# Prompt
Render all the items below as a two-column CSV with the columns heading and entry, one row for each heading and its answer. Put each value in a single quoted field with line breaks turned into spaces, and leave the pictures out.

Saved entries:

____

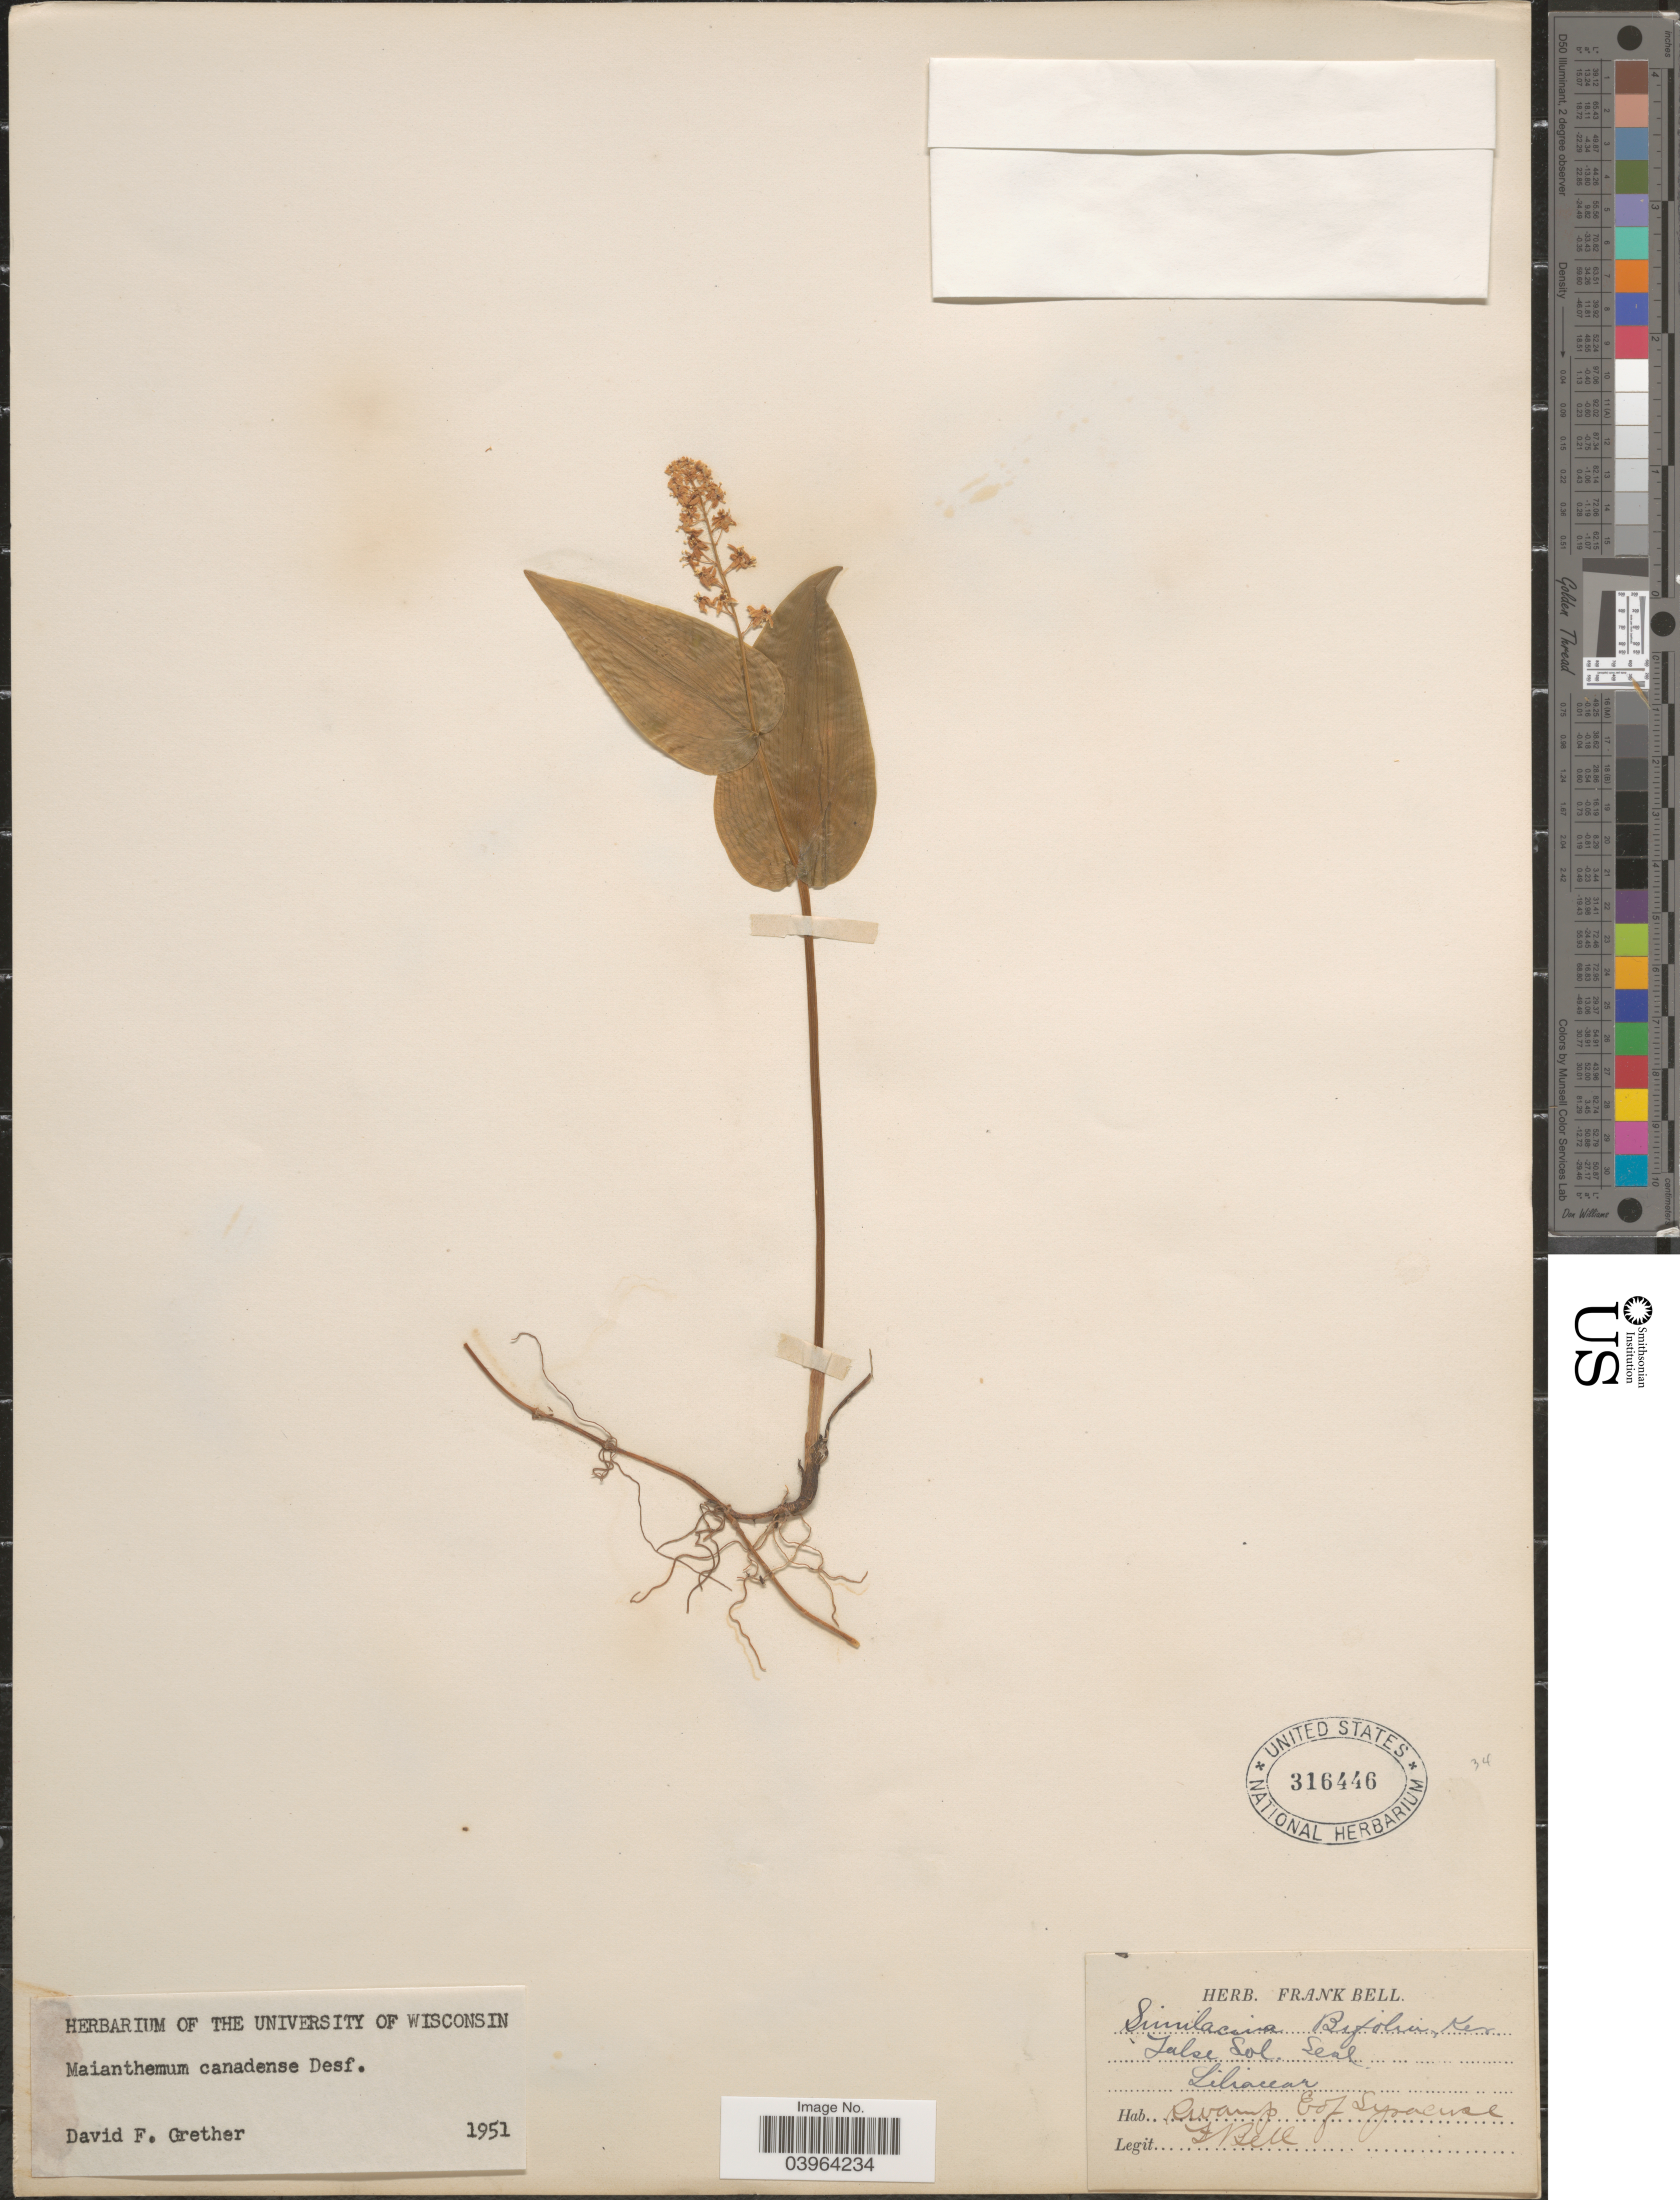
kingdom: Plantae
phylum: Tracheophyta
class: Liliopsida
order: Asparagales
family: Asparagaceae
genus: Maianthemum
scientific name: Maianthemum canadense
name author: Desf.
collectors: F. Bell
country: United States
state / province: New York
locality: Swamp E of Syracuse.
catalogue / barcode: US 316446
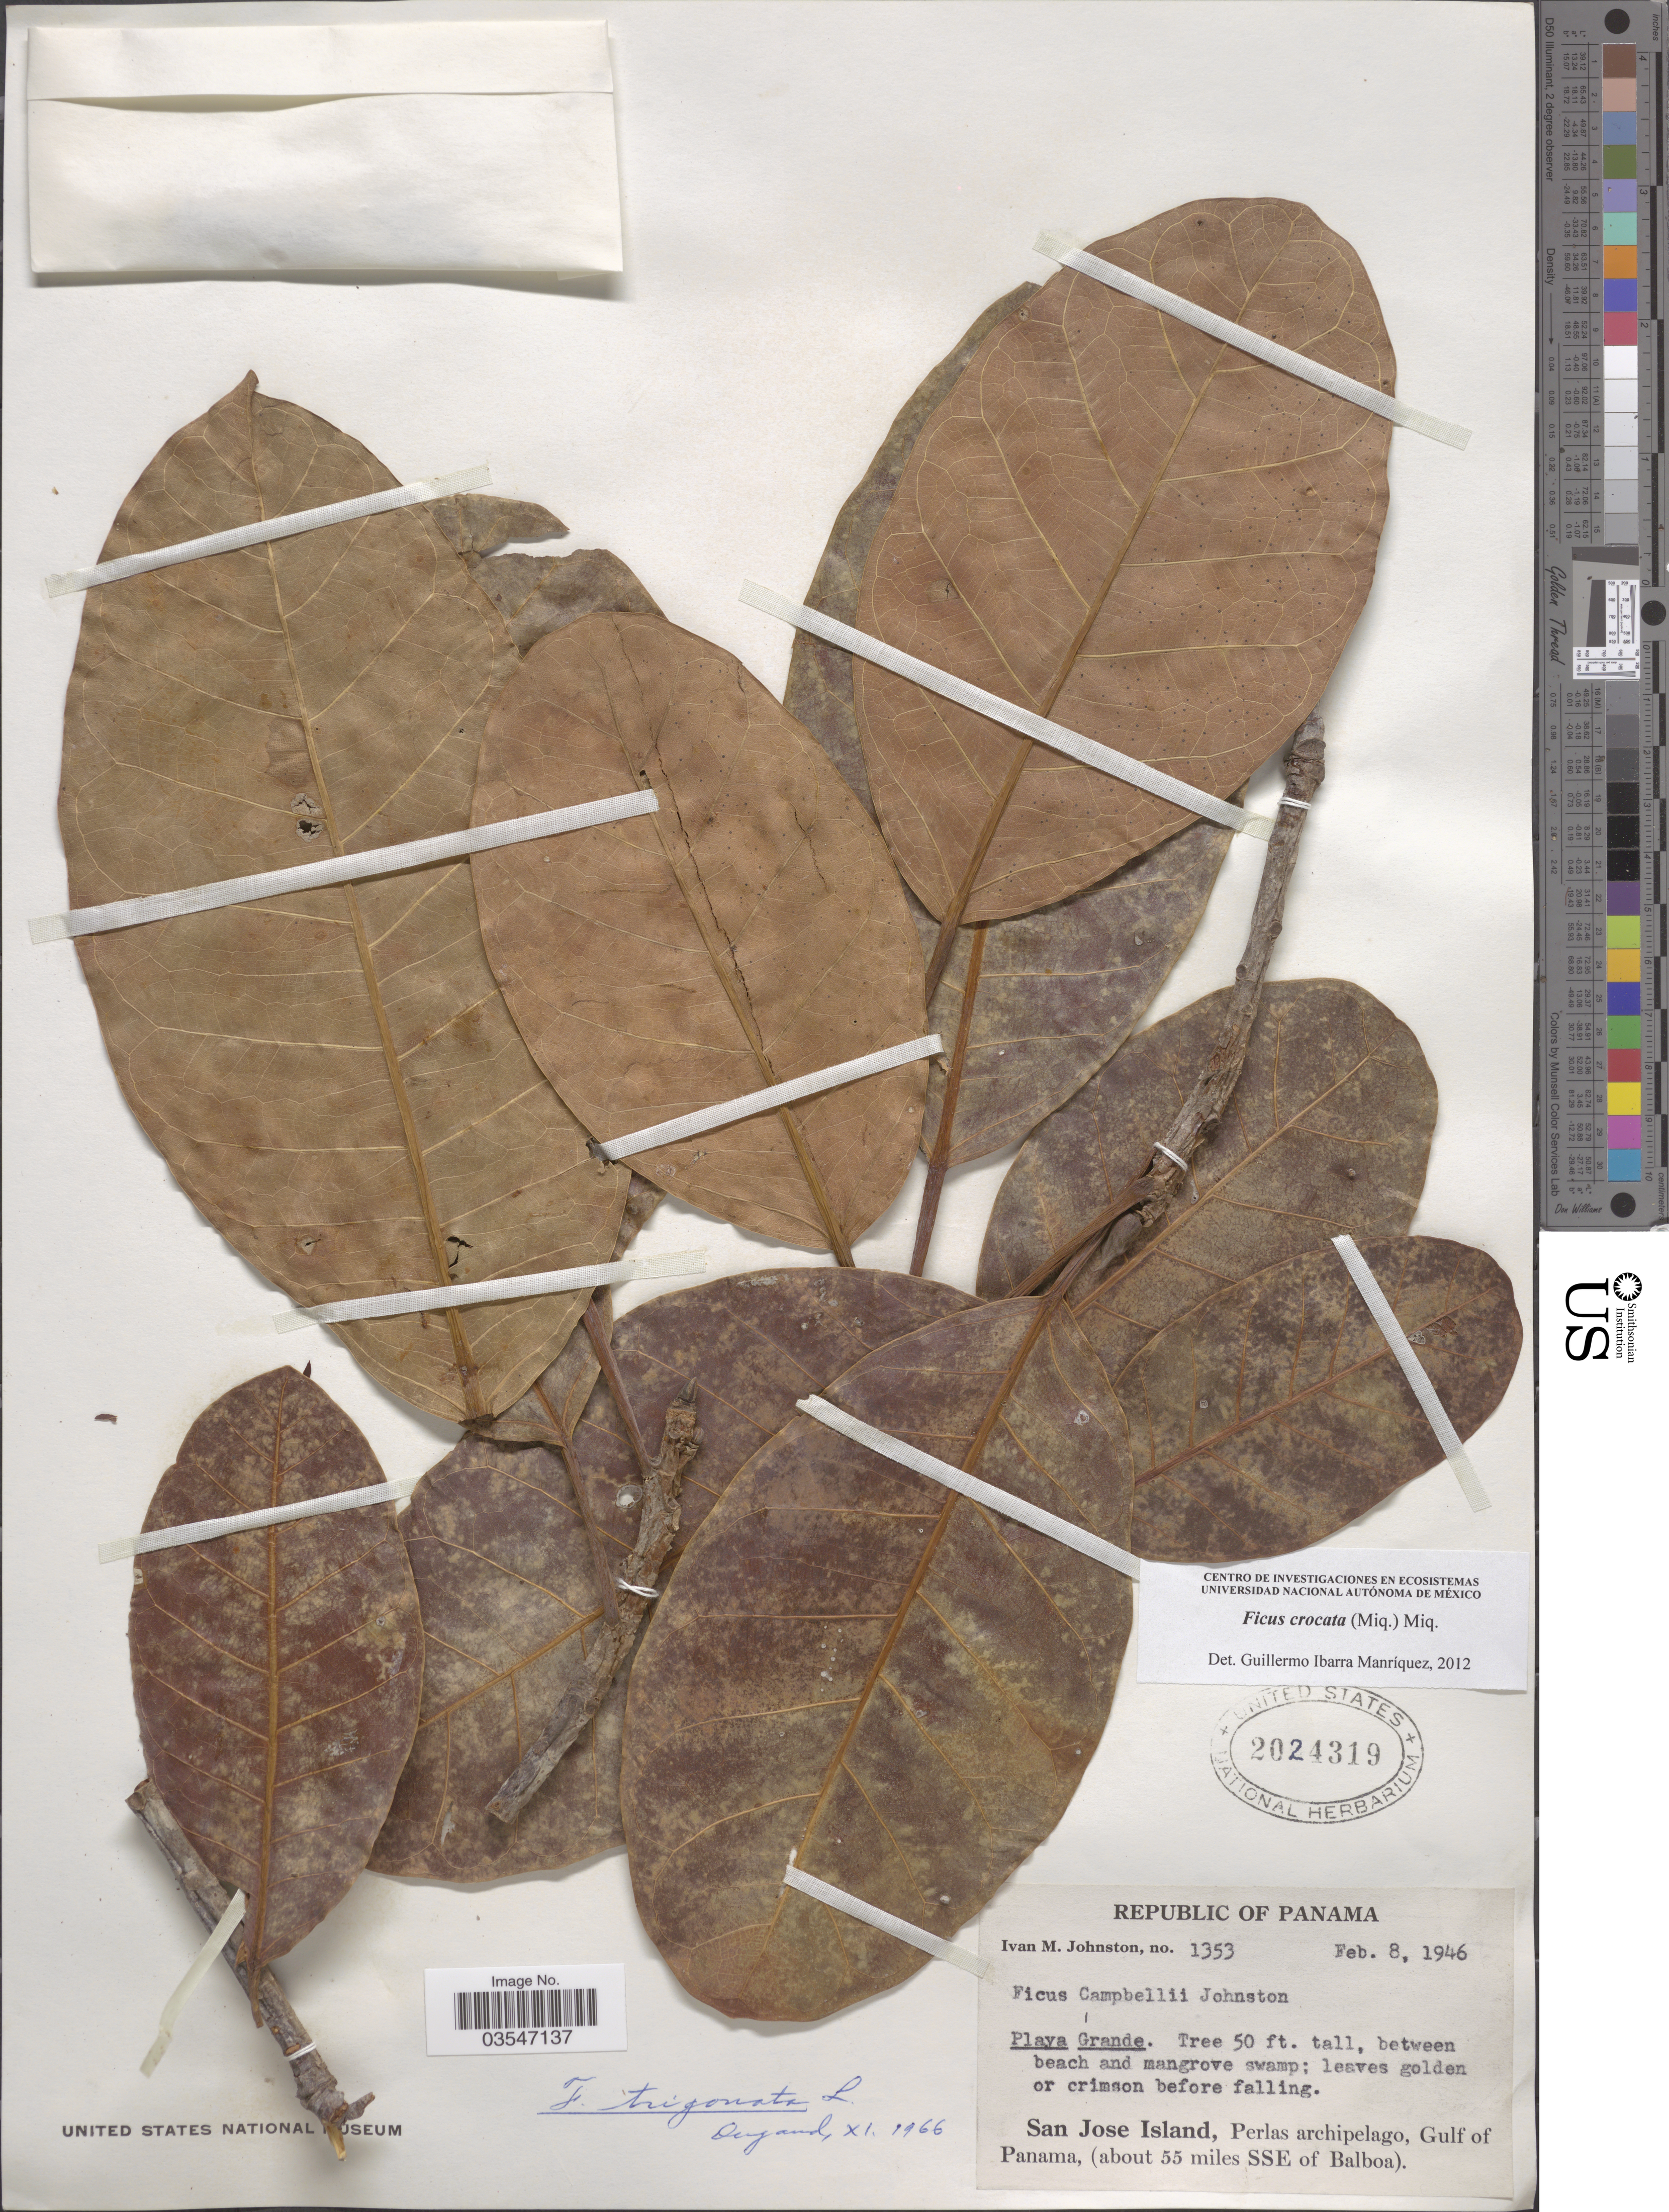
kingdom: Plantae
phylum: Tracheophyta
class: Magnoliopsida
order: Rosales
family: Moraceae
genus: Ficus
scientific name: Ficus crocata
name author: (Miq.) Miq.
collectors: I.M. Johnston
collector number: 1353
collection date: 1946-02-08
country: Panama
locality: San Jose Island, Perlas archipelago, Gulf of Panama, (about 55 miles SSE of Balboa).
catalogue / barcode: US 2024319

____

# Exercise output
heading,entry
"kingdom:","Plantae"
"phylum:","Tracheophyta"
"class:","Liliopsida"
"order:","Asparagales"
"family:","Asparagaceae"
"genus:","Maianthemum"
"scientific name:","Maianthemum canadense"
"name author:","Desf."
"collectors:","F. Bell"
"country:","United States"
"state / province:","New York"
"locality:","Swamp E of Syracuse."
"catalogue / barcode:","US 316446"
"kingdom:","Plantae"
"phylum:","Tracheophyta"
"class:","Magnoliopsida"
"order:","Rosales"
"family:","Moraceae"
"genus:","Ficus"
"scientific name:","Ficus crocata"
"name author:","(Miq.) Miq."
"collectors:","I.M. Johnston"
"collector number:","1353"
"collection date:","1946-02-08"
"country:","Panama"
"locality:","San Jose Island, Perlas archipelago, Gulf of Panama, (about 55 miles SSE of Balboa)."
"catalogue / barcode:","US 2024319"